Experimental and Theoretical Investigations of Performance of Multi-Stage Solar Still Water Desalination Unit Coupled With an Evacuated Tube Solar Collector

Abstract

At present scarcity of potable and drinking water is a pressing issue in certain parts of the Middle East region. Important advances have been made in desalination technologies but relatively high capital and running costs restrict their wide application even in cases when solar energy is used. Flat-plate solar collectors mainly have been employed in the past to distill water in compact desalination systems. Currently, it is possible to replace the above collectors by more advanced evacuated tube ones, which are available on the market at a similar price. This paper describes results of experimental and theoretical investigations of the operation of a solar still desalination system coupled with a heat pipe evacuated tube collector with the aperture area of about 1.7 m2. A multi-stage solar still water desalination system was designed to recover latent heat from evaporation and condensation processes in four stages. The variation in the solar radiation (insolation) during a typical mid-summer day in the Middle East region was simulated using an array of 110 halogen flood lights covering the area of the solar collector.
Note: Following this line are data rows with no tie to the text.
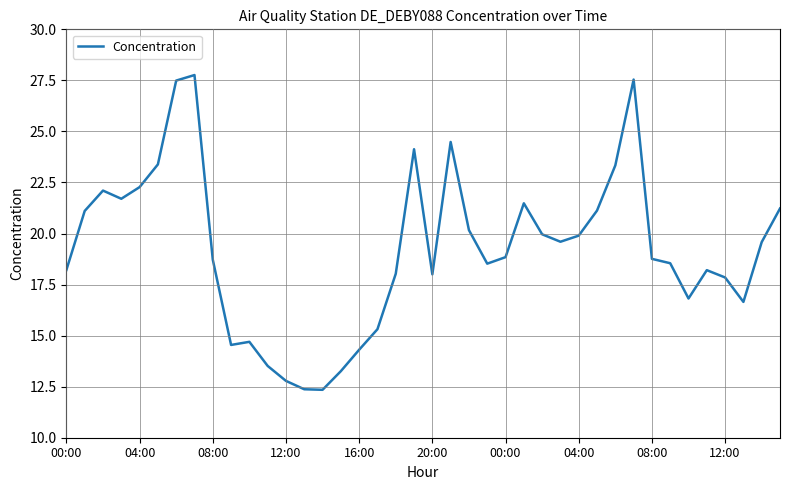

What is the smallest value displayed?

12.3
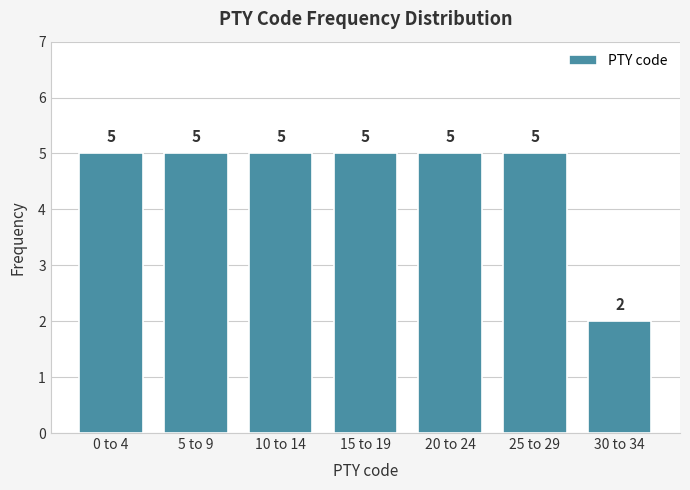

Reading left to right, extract all data points from this chart.

0 to 4=5	5 to 9=5	10 to 14=5	15 to 19=5	20 to 24=5	25 to 29=5	30 to 34=2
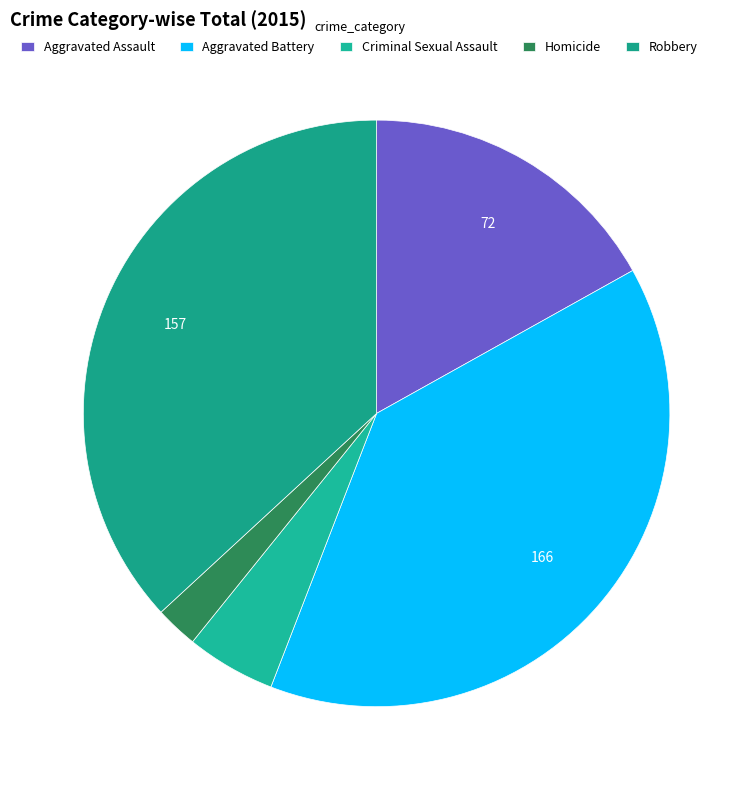

What is the change in value from Aggravated Battery to Criminal Sexual Assault?

-145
The synthetic brackish lab water solution was used for experiments and its total dissolved solids (TDS), electrical conductivity and pH were measured prior to and after the distillation process. The system’s operation was numerically simulated using a mathematical model based on the system of ordinary differential equations describing mass and energy conservation in each stage of the system. The experimental and theoretical values for the total daily distillate output were found to be in good agreement. The results of tests demonstrate that the system produces about 6.5 kg of clean water per day and have the distillation efficiency equal to 76%. However, the overall efficiency of the laboratory test rig at this stage of investigations was found to be low at the level of 26% and this is due to excessive heat losses in the system. The analysis of the distilled water shows that its quality is within the World Health Organization guidelines. Further research is being performed to improve the performance of the installation.